Avoiding induction is a key component in preventing uterine rupture and achieving successful VBAC.
There is no way to be certain whether or not someone will have a successful VBAC. The NIH Statement could not define the ideal candidate for VBAC because all the evidence is based on large groups of women and should not be used to predict an individual’s chance of successful VBAC.
Based on the evidence, the NIH Statement concluded that a planned VBAC is a reasonable option for many pregnant women with one prior low transverse uterine incision. Vaginal birth after multiple Cesareans (VBAmC) and other special situations were not addressed in this consensus statement, but there is some evidence, albeit weaker quality evidence, that shows VBAC in these situations may be a safe choice for most women as well.

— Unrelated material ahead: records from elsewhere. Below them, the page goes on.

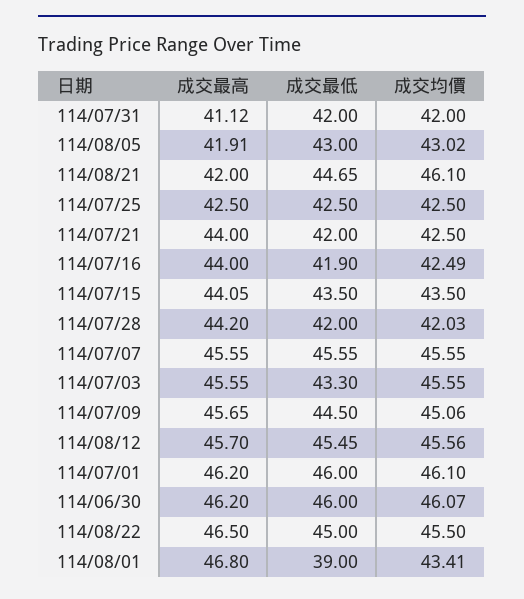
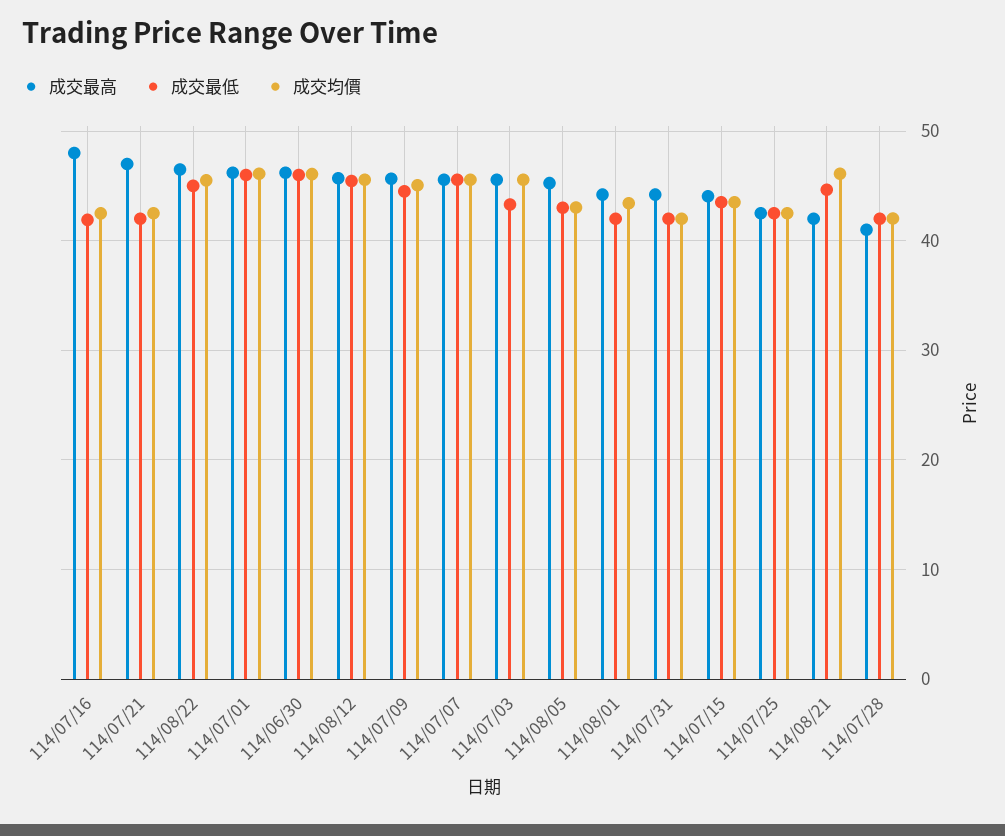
  {
    "成交最高": {
-     "114/07/31": 41.12,
+     "114/07/31": 44,
-     "114/08/05": 41.91,
+     "114/08/05": 45,
      "114/08/21": 42,
      "114/07/25": 42.5,
-     "114/07/21": 44,
+     "114/07/21": 47,
-     "114/07/16": 44,
+     "114/07/16": 48,
      "114/07/15": 44.05,
-     "114/07/28": 44.2,
+     "114/07/28": 41,
      "114/07/07": 45.55,
      "114/07/03": 45.55,
      "114/07/09": 45.65,
      "114/08/12": 45.7,
      "114/07/01": 46.2,
      "114/06/30": 46.2,
      "114/08/22": 46.5,
-     "114/08/01": 46.8
+     "114/08/01": 44
    },
    "成交最低": {
      "114/07/31": 42,
      "114/08/05": 43,
      "114/08/21": 44.65,
      "114/07/25": 42.5,
      "114/07/21": 42,
      "114/07/16": 41.9,
      "114/07/15": 43.5,
      "114/07/28": 42,
      "114/07/07": 45.55,
      "114/07/03": 43.3,
      "114/07/09": 44.5,
      "114/08/12": 45.45,
      "114/07/01": 46,
      "114/06/30": 46,
      "114/08/22": 45,
-     "114/08/01": 39
+     "114/08/01": 42
    },
    "成交均價": {
      "114/07/31": 42,
      "114/08/05": 43.02,
      "114/08/21": 46.1,
      "114/07/25": 42.5,
      "114/07/21": 42.5,
      "114/07/16": 42.49,
      "114/07/15": 43.5,
      "114/07/28": 42.03,
      "114/07/07": 45.55,
      "114/07/03": 45.55,
      "114/07/09": 45.06,
      "114/08/12": 45.56,
      "114/07/01": 46.1,
      "114/06/30": 46.07,
      "114/08/22": 45.5,
      "114/08/01": 43.41
    }
  }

To maximize your chances of a successful VBAC, it is vital that you are assessed individually and not compared to a large group of women. To the best of your ability, use a care provider willing to partner with you, and choose a birth setting that offers individualized care. Ultimately your desire for a VBAC and your care provider’s desire to support you fully weigh heavily on your chance of success.
*The available evidence stated is only for planned VBACs taking place in hospitals and does not include out of hospital VBACs.